*Provided material*.
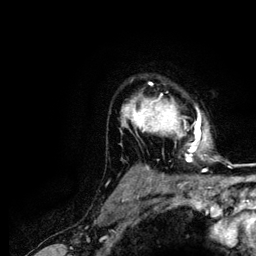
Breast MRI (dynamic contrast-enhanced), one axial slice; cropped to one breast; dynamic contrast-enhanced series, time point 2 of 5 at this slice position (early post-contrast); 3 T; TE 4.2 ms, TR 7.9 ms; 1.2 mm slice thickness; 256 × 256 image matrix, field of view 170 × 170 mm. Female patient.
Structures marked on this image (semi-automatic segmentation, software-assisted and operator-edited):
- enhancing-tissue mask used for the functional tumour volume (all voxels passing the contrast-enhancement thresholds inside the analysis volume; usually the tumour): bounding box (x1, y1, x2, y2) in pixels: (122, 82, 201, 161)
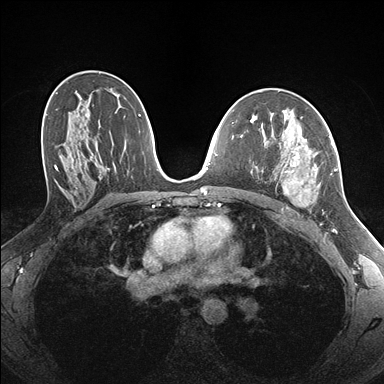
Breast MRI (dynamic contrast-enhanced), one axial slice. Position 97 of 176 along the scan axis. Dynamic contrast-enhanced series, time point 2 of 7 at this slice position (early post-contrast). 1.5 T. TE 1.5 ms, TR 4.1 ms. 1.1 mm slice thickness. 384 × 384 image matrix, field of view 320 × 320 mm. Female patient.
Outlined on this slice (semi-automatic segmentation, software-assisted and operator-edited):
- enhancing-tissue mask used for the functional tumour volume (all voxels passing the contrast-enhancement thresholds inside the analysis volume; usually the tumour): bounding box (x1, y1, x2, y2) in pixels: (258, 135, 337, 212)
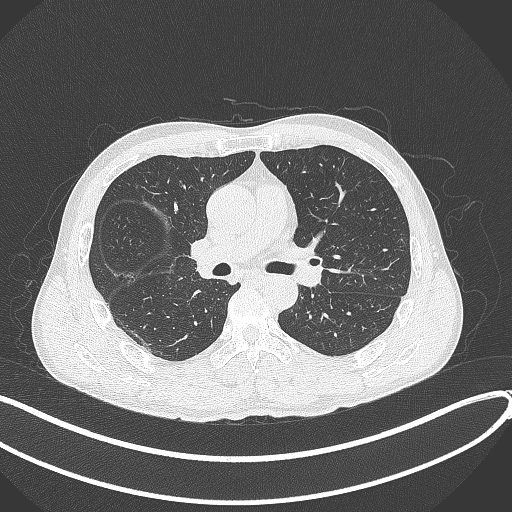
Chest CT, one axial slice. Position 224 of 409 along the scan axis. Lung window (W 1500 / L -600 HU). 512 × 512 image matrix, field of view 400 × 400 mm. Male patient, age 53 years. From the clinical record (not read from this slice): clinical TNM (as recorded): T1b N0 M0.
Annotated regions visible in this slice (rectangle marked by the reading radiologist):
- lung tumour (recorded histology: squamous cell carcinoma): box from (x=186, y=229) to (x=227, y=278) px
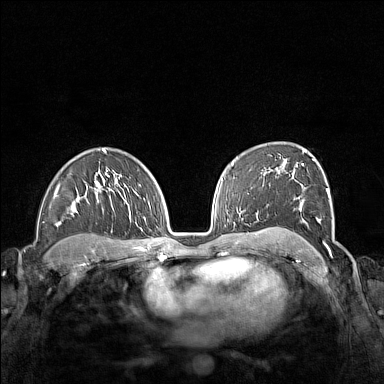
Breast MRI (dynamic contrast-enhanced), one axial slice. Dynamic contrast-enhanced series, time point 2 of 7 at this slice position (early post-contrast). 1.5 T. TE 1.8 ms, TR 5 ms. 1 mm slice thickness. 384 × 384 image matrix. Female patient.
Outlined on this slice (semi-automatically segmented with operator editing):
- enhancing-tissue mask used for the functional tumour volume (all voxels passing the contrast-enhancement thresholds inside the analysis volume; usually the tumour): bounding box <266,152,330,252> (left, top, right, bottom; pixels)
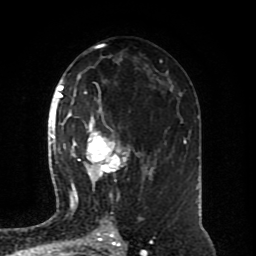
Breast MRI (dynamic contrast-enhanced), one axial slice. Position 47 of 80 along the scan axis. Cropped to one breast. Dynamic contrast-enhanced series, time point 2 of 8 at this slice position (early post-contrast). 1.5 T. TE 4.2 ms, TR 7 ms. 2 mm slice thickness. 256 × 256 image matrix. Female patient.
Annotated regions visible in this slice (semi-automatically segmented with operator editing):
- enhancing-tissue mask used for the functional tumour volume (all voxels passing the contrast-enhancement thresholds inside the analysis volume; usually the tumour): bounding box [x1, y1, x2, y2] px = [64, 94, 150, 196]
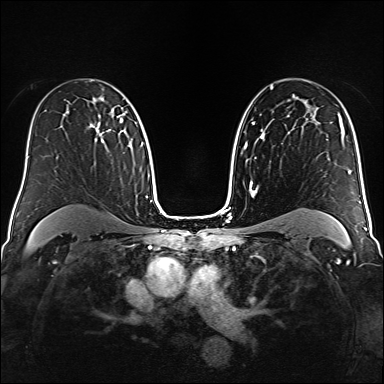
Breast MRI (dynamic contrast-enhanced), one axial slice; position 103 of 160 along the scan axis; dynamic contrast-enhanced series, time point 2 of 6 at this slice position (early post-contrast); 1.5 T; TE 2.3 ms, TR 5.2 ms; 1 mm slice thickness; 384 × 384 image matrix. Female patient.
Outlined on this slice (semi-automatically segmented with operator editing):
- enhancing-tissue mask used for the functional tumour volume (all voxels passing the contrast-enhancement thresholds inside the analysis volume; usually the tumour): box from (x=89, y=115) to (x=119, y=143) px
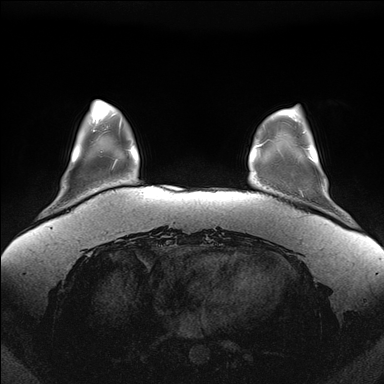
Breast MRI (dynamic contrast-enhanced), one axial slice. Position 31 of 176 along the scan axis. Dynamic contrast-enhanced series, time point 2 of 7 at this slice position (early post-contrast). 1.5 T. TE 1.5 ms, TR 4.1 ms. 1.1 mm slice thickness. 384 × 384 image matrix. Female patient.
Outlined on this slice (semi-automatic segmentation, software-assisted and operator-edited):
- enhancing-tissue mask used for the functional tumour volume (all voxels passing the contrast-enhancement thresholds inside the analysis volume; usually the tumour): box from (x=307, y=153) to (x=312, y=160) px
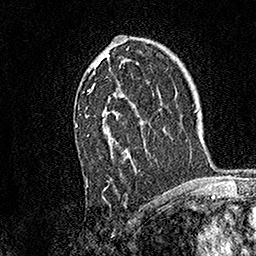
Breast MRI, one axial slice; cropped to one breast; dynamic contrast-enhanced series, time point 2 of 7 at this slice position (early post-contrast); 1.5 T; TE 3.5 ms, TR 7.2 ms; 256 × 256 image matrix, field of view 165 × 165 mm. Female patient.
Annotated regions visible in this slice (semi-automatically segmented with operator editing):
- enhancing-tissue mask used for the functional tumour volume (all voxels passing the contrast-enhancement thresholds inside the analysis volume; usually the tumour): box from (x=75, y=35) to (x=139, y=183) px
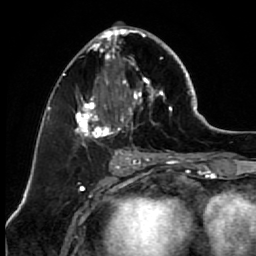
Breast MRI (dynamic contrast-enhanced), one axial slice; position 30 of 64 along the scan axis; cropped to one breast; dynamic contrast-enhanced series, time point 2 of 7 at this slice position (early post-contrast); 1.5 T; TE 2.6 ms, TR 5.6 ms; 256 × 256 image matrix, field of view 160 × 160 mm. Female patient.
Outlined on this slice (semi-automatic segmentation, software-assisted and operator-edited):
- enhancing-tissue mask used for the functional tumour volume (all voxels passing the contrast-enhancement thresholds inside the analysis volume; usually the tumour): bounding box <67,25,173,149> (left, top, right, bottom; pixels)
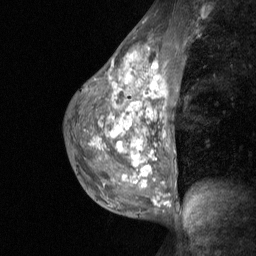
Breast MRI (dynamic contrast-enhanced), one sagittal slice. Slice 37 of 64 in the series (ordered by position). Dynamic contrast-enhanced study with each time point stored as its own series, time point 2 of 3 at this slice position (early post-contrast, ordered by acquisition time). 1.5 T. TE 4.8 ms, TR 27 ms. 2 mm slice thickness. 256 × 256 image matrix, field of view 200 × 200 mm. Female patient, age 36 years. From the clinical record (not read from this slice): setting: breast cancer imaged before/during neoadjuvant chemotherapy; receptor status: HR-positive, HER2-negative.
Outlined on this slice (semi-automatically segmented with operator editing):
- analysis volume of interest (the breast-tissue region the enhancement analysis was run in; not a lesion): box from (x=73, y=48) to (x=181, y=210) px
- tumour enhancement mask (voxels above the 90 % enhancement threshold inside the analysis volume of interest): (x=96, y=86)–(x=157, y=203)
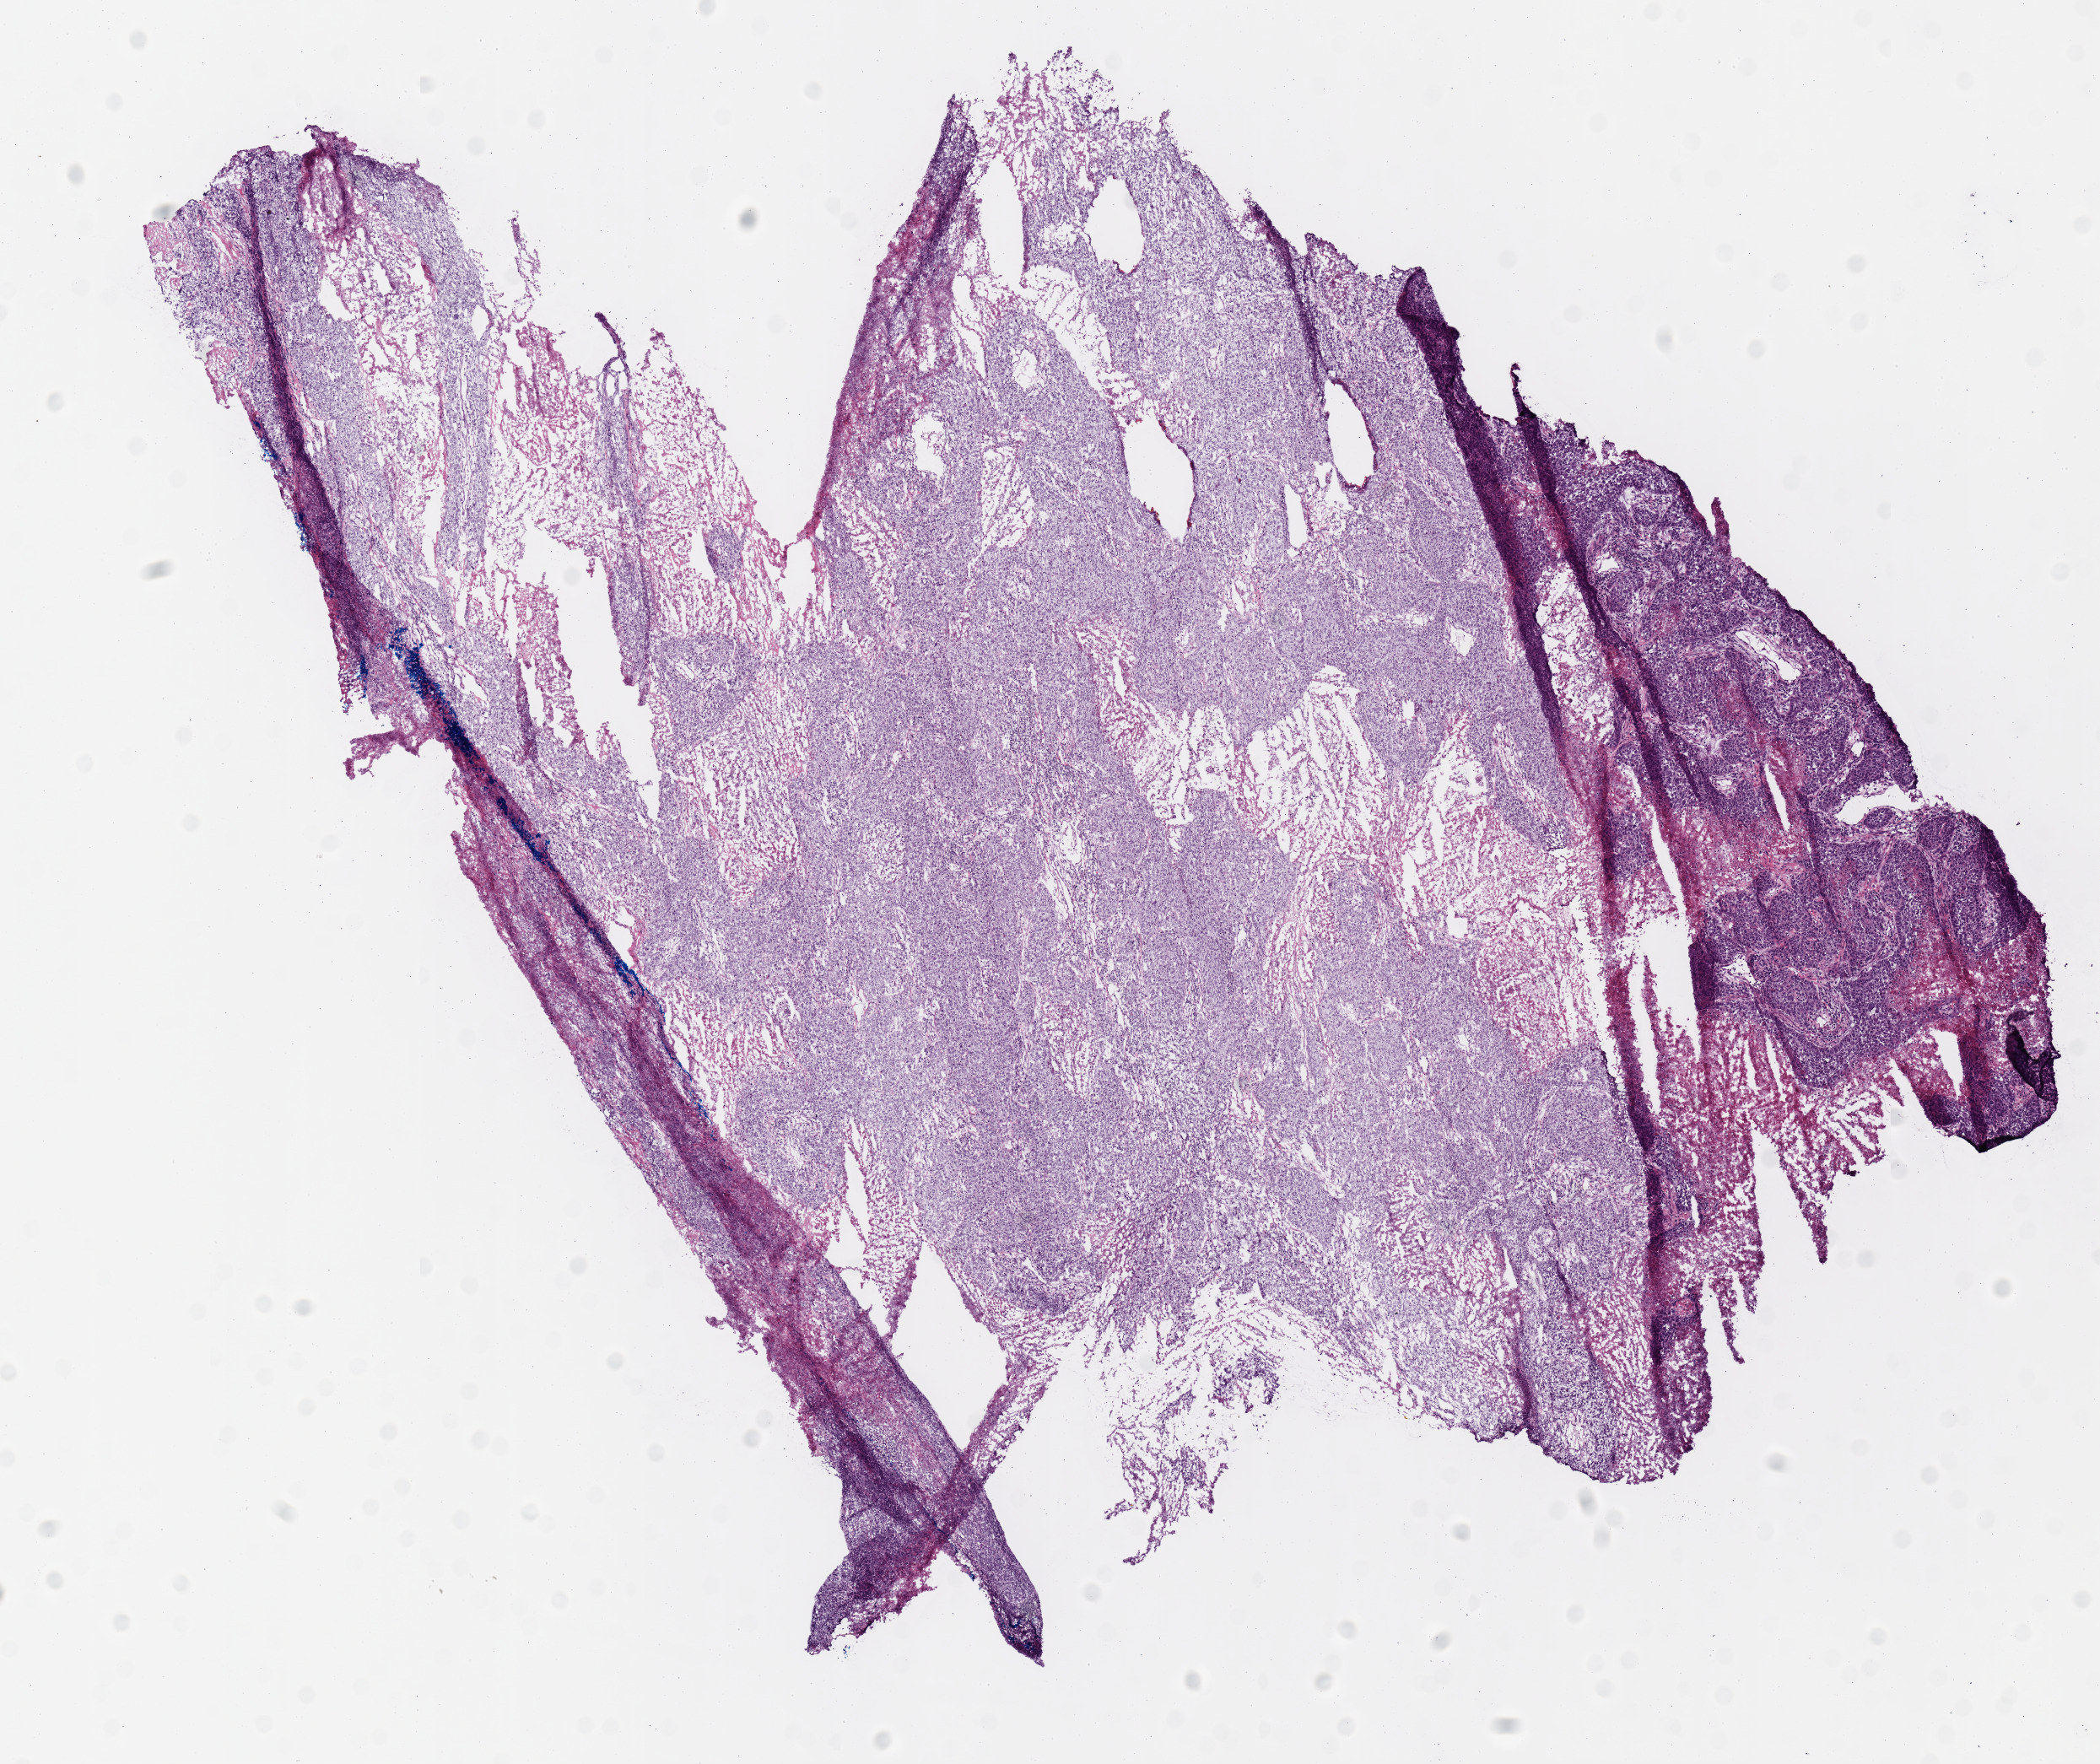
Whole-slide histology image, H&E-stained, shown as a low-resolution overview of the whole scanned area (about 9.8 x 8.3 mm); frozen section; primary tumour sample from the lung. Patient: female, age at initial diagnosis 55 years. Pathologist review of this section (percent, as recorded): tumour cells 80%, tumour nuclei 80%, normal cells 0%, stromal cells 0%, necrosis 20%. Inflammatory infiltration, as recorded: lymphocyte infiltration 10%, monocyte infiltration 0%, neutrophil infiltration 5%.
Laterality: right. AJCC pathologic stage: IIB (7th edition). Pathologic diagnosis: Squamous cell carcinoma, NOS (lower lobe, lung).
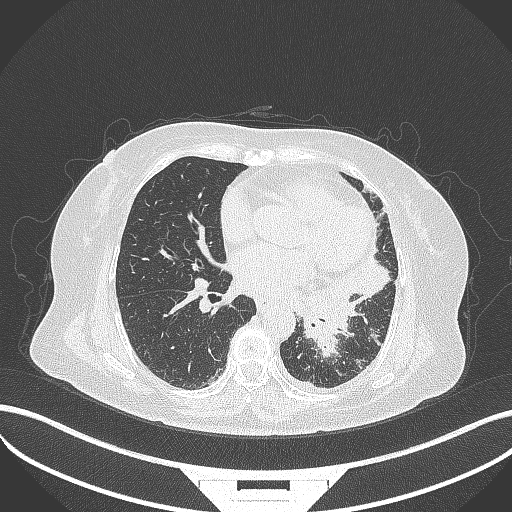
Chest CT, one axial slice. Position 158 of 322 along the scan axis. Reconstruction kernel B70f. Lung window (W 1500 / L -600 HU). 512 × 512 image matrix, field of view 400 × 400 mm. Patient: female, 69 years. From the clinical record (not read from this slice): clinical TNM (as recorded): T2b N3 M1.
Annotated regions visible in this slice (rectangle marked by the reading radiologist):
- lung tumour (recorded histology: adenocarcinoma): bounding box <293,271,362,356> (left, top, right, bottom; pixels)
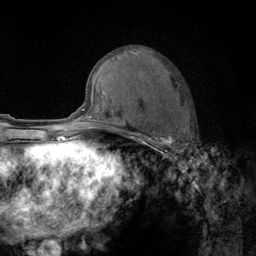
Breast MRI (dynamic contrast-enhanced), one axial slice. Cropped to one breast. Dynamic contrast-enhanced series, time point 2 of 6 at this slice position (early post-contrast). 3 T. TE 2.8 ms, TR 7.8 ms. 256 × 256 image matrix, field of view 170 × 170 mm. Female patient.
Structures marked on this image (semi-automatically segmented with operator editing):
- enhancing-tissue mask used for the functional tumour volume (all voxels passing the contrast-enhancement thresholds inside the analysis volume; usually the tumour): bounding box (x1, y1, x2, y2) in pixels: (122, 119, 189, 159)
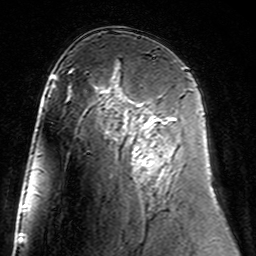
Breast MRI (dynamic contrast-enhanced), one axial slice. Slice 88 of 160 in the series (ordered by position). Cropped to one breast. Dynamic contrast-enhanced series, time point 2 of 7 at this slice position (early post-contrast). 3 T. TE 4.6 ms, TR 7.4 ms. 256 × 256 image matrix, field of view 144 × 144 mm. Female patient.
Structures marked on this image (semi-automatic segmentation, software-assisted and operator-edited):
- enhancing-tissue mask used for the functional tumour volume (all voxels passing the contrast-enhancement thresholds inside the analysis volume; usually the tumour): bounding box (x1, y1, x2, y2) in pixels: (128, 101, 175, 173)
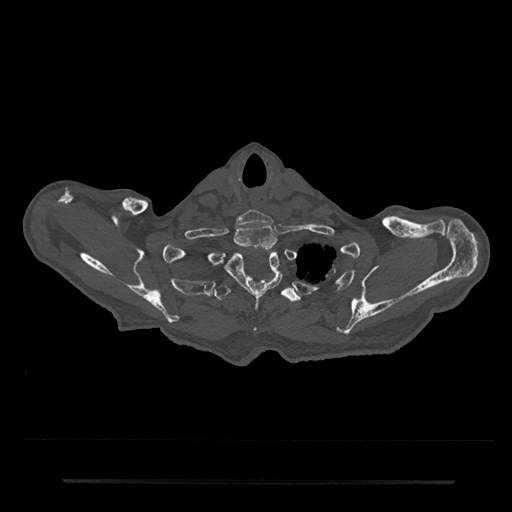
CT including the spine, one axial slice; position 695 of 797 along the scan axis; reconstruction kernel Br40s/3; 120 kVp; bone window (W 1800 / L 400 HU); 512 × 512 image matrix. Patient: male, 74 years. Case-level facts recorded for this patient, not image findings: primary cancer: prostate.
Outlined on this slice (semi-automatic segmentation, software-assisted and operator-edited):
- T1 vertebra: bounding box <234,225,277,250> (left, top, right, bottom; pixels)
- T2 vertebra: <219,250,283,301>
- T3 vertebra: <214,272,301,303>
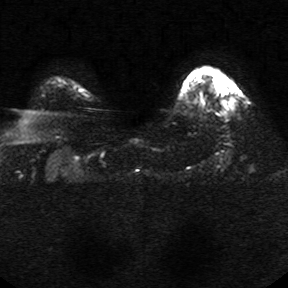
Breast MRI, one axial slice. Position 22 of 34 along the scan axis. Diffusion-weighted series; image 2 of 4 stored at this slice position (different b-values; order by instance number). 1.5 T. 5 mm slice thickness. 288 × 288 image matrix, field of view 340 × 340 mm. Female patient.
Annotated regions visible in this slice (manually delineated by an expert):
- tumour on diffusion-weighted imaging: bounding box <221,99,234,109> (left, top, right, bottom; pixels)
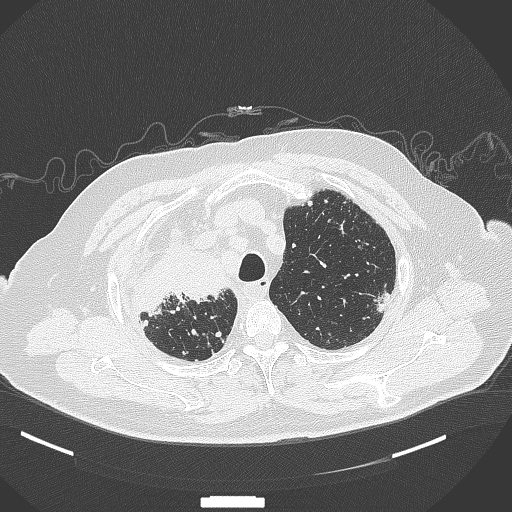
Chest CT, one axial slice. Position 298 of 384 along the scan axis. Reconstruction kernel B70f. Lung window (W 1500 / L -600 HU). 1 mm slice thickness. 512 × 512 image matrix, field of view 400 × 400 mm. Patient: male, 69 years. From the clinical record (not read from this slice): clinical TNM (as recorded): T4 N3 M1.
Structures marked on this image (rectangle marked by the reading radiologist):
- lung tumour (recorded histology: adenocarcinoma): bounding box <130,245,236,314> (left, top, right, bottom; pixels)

*Task instructions*. Say how many lines in the records hold the string "weighted", and say nothing else.

*Answer box*. 2